There was something in the way that she said it that made Orlando stop, turn, and walk back towards her. His deep-set slanting eyes were the most extraordinary clear green, she noticed, and he had a strange, intense way of looking at her, his head tilted backwards slightly in an attitude of distant hauteur.
‘You’re being forced into this?’
Rachel sighed heavily. ‘Well, there’s no gun against my head…But, yes. Forced pretty much covers it.’
The last thing he wanted to do was get involved, but his sense of duty, dormant for a year beneath self-pity and bitterness, had seemingly chosen this moment to rouse itself. Wearily he rubbed a hand over his eyes. ‘In what way?’
‘There’s no way out,’ she said slowly. ‘No Plan B. No choice. This wedding is the culmination of a lifetime of work by my mother.’ She laughed. ‘If I don’t go through with it she’ll probably kill me.’
But that was almost preferable to what Carlos would do to her if she stayed and married him. She knew, because he’d done it to her already.
‘You can’t get married to please your mother.’
The words were laced with scorn, and Rachel felt her head snap back as if she’d just had an ice cube dropped down her spine.
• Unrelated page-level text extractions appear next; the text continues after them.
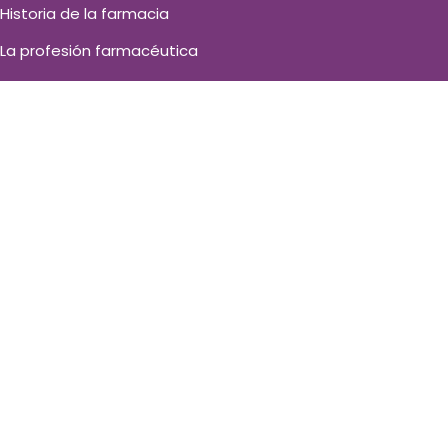
Historia de la farmacia
La profesión farmacéutica
Contacto
HORARIO
Lunes-Viernes:
9:30–14:00, 17:00–20:30
Sábado:
9:30–14:00
Domingo:
cerrado
CONTACTA
Pl. de la Fuente, 9, 37002 Salamanca, España
+34 923 21 25 72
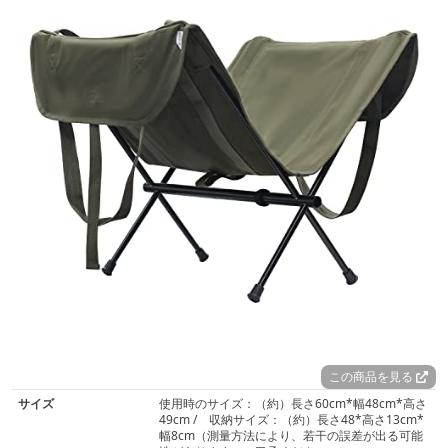
この商品を見る
サイズ
使用時のサイズ：（約）長さ60cm*幅48cm*高さ
49cm / 収納サイズ：（約）長さ48*高さ13cm*
幅8cm（測量方法により、若干の誤差が出る可能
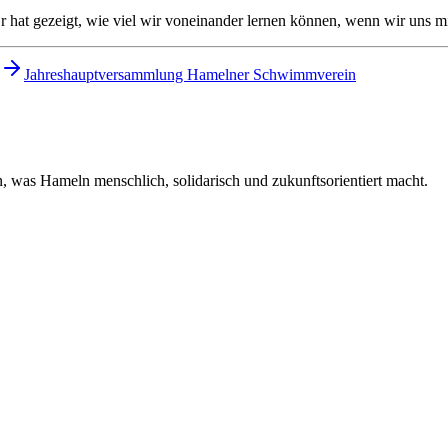
 hat gezeigt, wie viel wir voneinander lernen können, wenn wir uns 
Jahreshauptversammlung Hamelner Schwimmverein
 was Hameln menschlich, solidarisch und zukunftsorientiert macht.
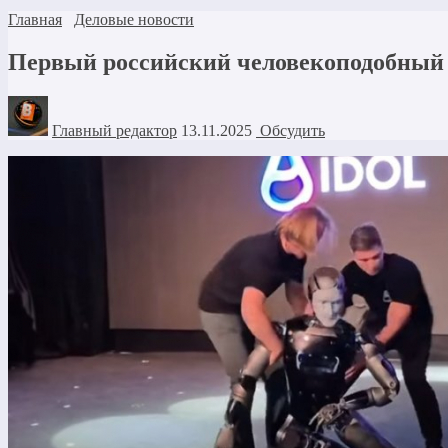
Главная
Деловые новости
Первый российский человекоподобный 
Главный редактор
13.11.2025
Обсудить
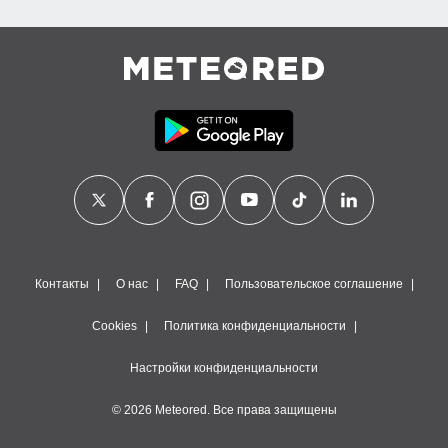
Контакты
О нас
FAQ
Пользовательское соглашение
Cookies
Политика конфиденциальности
Настройки конфиденциальности
© 2026 Meteored. Все права защищены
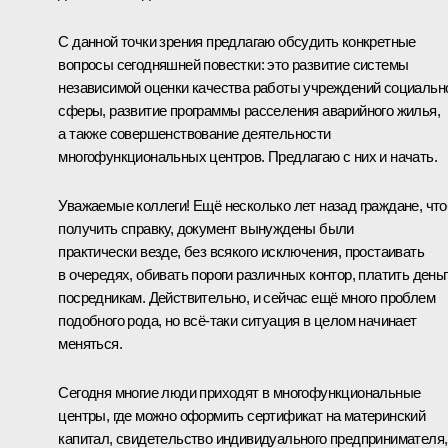
С данной точки зрения предлагаю обсудить конкретные
вопросы сегодняшней повестки: это развитие системы
независимой оценки качества работы учреждений социальн
сферы, развитие программы расселения аварийного жилья,
а также совершенствование деятельности
многофункциональных центров. Предлагаю с них и начать.
Уважаемые коллеги! Ещё несколько лет назад граждане, чт
получить справку, документ вынуждены были
практически везде, без всякого исключения, простаивать
в очередях, обивать пороги различных контор, платить день
посредникам. Действительно, и сейчас ещё много проблем
подобного рода, но всё-таки ситуация в целом начинает
меняться.
Сегодня многие люди приходят в многофункциональные
центры, где можно оформить сертификат на материнский
капитал, свидетельство индивидуального предпринимателя,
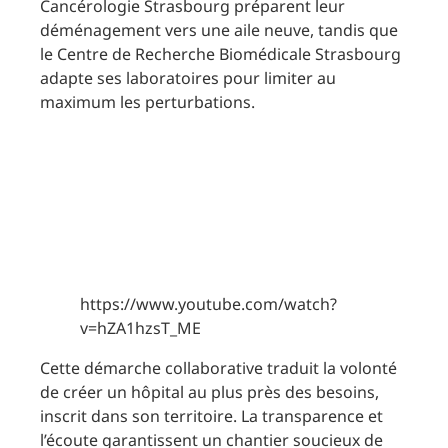
Cancérologie Strasbourg préparent leur
déménagement vers une aile neuve, tandis que
le Centre de Recherche Biomédicale Strasbourg
adapte ses laboratoires pour limiter au
maximum les perturbations.
https://www.youtube.com/watch?
v=hZA1hzsT_ME
Cette démarche collaborative traduit la volonté
de créer un hôpital au plus près des besoins,
inscrit dans son territoire. La transparence et
l’écoute garantissent un chantier soucieux de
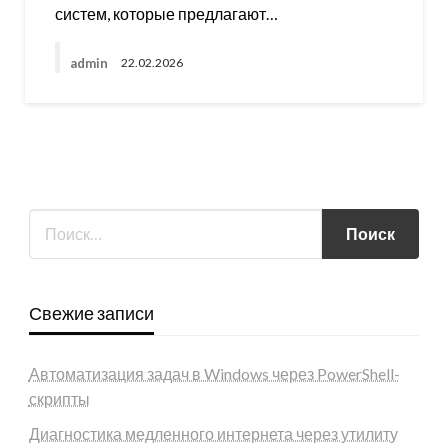
систем, которые предлагают…
admin
22.02.2026
Свежие записи
Автоматизация задач в Windows через PowerShell-
скрипты
Диагностика медленного интернета через утилиту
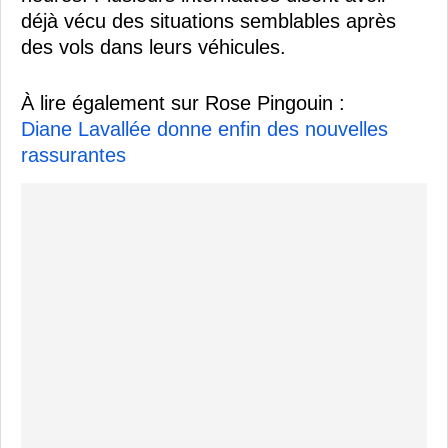
déjà vécu des situations semblables après
des vols dans leurs véhicules.
À lire également sur Rose Pingouin :
Diane Lavallée donne enfin des nouvelles
rassurantes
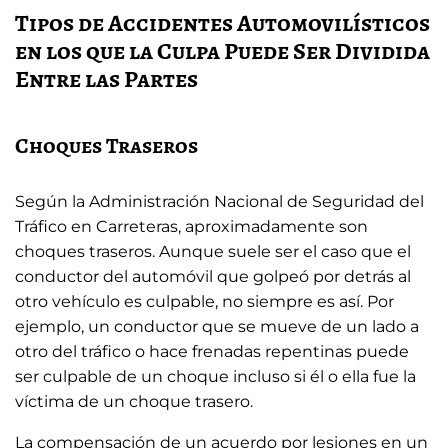
Tipos de Accidentes Automovilísticos
en los que la Culpa Puede Ser Dividida
Entre las Partes
Choques Traseros
Según la Administración Nacional de Seguridad del
Tráfico en Carreteras, aproximadamente son
choques traseros. Aunque suele ser el caso que el
conductor del automóvil que golpeó por detrás al
otro vehículo es culpable, no siempre es así. Por
ejemplo, un conductor que se mueve de un lado a
otro del tráfico o hace frenadas repentinas puede
ser culpable de un choque incluso si él o ella fue la
víctima de un choque trasero.
La compensación de un acuerdo por lesiones en un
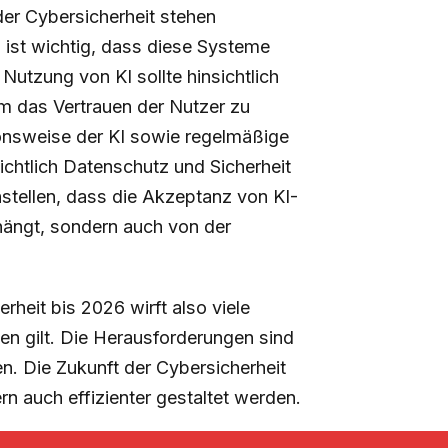
der Cybersicherheit stehen
ist wichtig, dass diese Systeme
 Nutzung von KI sollte hinsichtlich
m das Vertrauen der Nutzer zu
onsweise der KI sowie regelmäßige
chtlich Datenschutz und Sicherheit
stellen, dass die Akzeptanz von KI-
bhängt, sondern auch von der
rheit bis 2026 wirft also viele
en gilt. Die Herausforderungen sind
ten. Die Zukunft der Cybersicherheit
rn auch effizienter gestaltet werden.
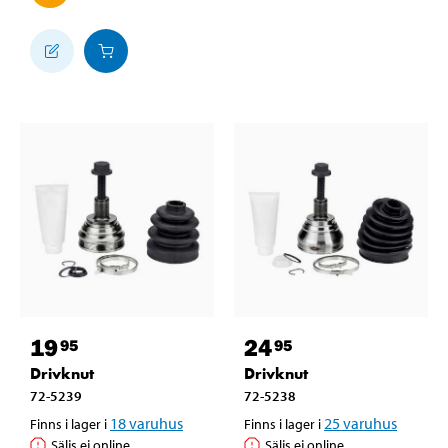
19
24
95
95
Drivknut
Drivknut
72-5239
72-5238
18
varuhus
25
varuhus
Finns i lager i
Finns i lager i
Säljs ej online
Säljs ej online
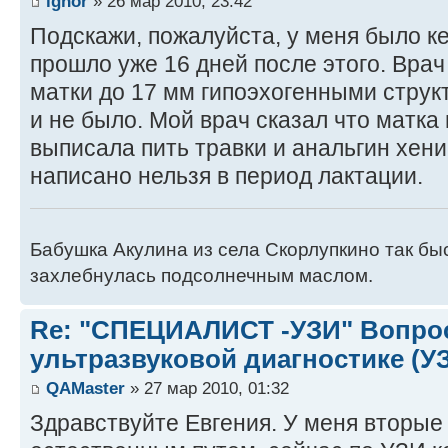
ighor
» 26 мар 2010, 23:42
Подскажи, пожалуйста, у меня было к
прошло уже 16 дней после этого. Врач
матки до 17 мм гипоэхогенными струк
и не было. Мой врач сказал что матка
выписала пить травки и анальгин хени
написано нельзя в период лактации.
Бабушка Акулина из села Скорлупкино так быс
захлебнулась подсолнечным маслом.
Re: "СПЕЦИАЛИСТ -УЗИ" Вопро
ультразвуковой диагностике (У
QAMaster
» 27 мар 2010, 01:32
Здравствуйте Евгения. У меня вторые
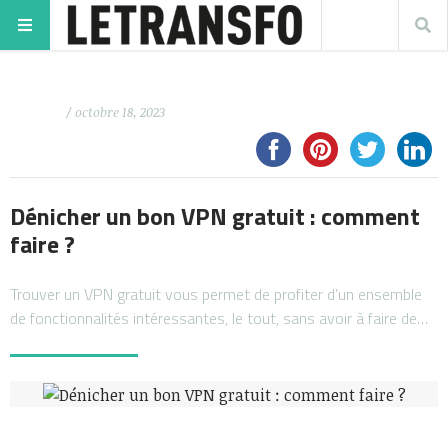
/ octobre 18, 2023
Dénicher un bon VPN gratuit : comment
faire ?
Trouver un VPN gratuit vous permet de profiter d’un ensemble
de fonctionnalités intéressantes, le tout, sans avoir à faire de…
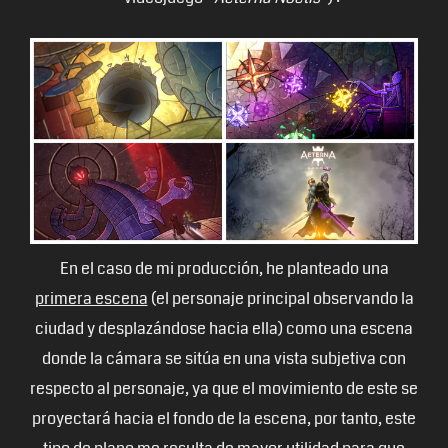
En el caso de mi producción, he planteado una
primera escena
(el personaje principal observando la
ciudad y desplazándose hacia ella) como una escena
donde la cámara se sitúa en una vista subjetiva con
respecto al personaje, ya que el movimiento de este se
proyectará hacia el fondo de la escena, por tanto, este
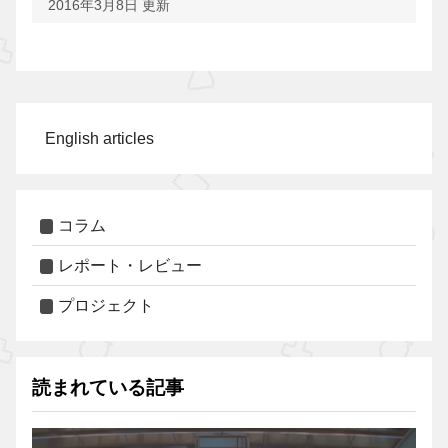
2016年3月8日 更新
English articles
コラム
レポート・レビュー
プロジェクト
読まれている記事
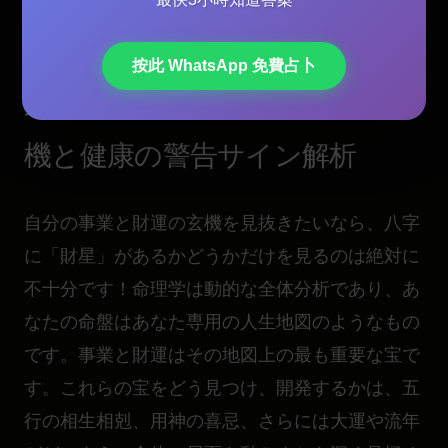
年流年の新解釈
按此 WhatsApp 免費占卜
人生への応用：事業・財運の玄
機と健康の警告サイン解析
自分の事業と財運の玄機を見抜きたいなら、八字
に「財星」があるかどうかだけを見るのは絶対に
不十分です！命理学は動的な全体分析であり、あ
なたの命盤はあなた専用の人生地図のようなもの
です。事業と財運はその地図上の最も重要な宝で
す。これらの宝をどう見つけ、開発するかは、五
行の相生相剋、用神の喜忌、さらには大運や流年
‘You don’t know my mother. She’s…’
She hesitated, shaking her head, trying to find a word for Elizabeth Campion’s single-minded obsession with her daughter’s musical career; the combination of guile and icy manipulation that would have made Machiavelli green with envy, which had enabled her to bring about the ultimate coup in the form of Rachel’s engagement to Carlos Vincente, one of the industry’s most influential conductors.
‘What? A convicted killer?’ Orlando’s voice was hard and mocking. ‘A cold-blooded psychopath? Head of a crack team of hired assassins?’
His cruelty made her gasp. ‘No, of course not. But—’ It was impossible to keep the desperation out of her voice. She so badly wanted to make him see what she was up against, but the words darted around in her head, refusing to be pinned down, while all the time he held her in that cool, detached gaze. ‘Oh, what’s the point? Just forget it. I can’t make you understand, so there’s no point in trying. Please, just leave me alone!’